A valuable and long-term employee has confidentially revealed to you that he or she is not who he or she claimed to be when originally hired. Since 2012, this scenario is occurring more frequently in part as a result of the Deferred Action for Childhood Arrivals or DACA program. On June 15, 2012, the Secretary of Homeland Security announced that certain individuals who entered the United States illegally as children may apply for deferred action allowing them remain in the US without fear of removal for a period of two years, subject to renewal. DACA does not provide lawful status, but it can provide temporary employment authorization.
When an employer learns that an employee’s identity is different from that previously used to complete the form I-9, the employer can retain the employee or terminate the employee for violating company policy, assuming the existence of applicable and equally applied policy. If the employer retains the employee, the employer should complete a new I-9 for the employee using the new credentials, but include the original date of hire in Section 2 of the new I-9 form. An employer should then attach the new I-9 to the old I-9 and include a brief written explanation for the change. The employer should also attach copies of the new credentials, assuming it does so consistently for all employees.
When preparing the new I-9 form, a DACA-authorized employee will complete Section I of the form, selecting that he or she is an alien authorized to work and will include the expiration date of the employment authorization card and provide his or her alien registration number (which appears on the card).
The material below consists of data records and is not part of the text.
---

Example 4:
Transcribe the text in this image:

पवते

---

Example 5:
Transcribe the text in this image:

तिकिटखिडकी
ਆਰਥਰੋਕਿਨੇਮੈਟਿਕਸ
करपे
Since the authorization will expire within two years, the employer will be required to re-verify the employee’s credentials to ensure continued employment authorization and should therefore calendar the expiration date at least 120 days prior to the expiration date, so that the employee has time to prepare and file a renewal application. Employers should note that the employee must provide the physical card and not a receipt notice from the USCIS to continue working.